Page images and extracted text:
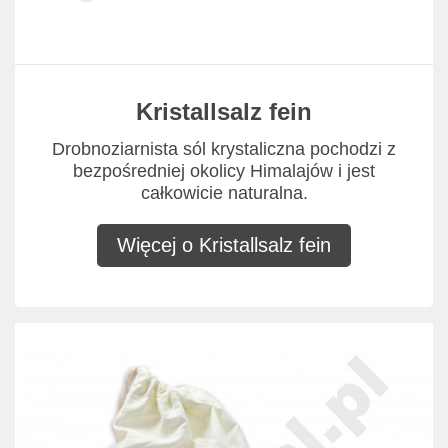
Kristallsalz fein
Drobnoziarnista sól krystaliczna pochodzi z
bezpośredniej okolicy Himalajów i jest
całkowicie naturalna.
Więcej o Kristallsalz fein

--- Your task ---
Lines in the data that include the word "fein" should all be copied.

--- Exercise answer ---
Kristallsalz fein
Więcej o Kristallsalz fein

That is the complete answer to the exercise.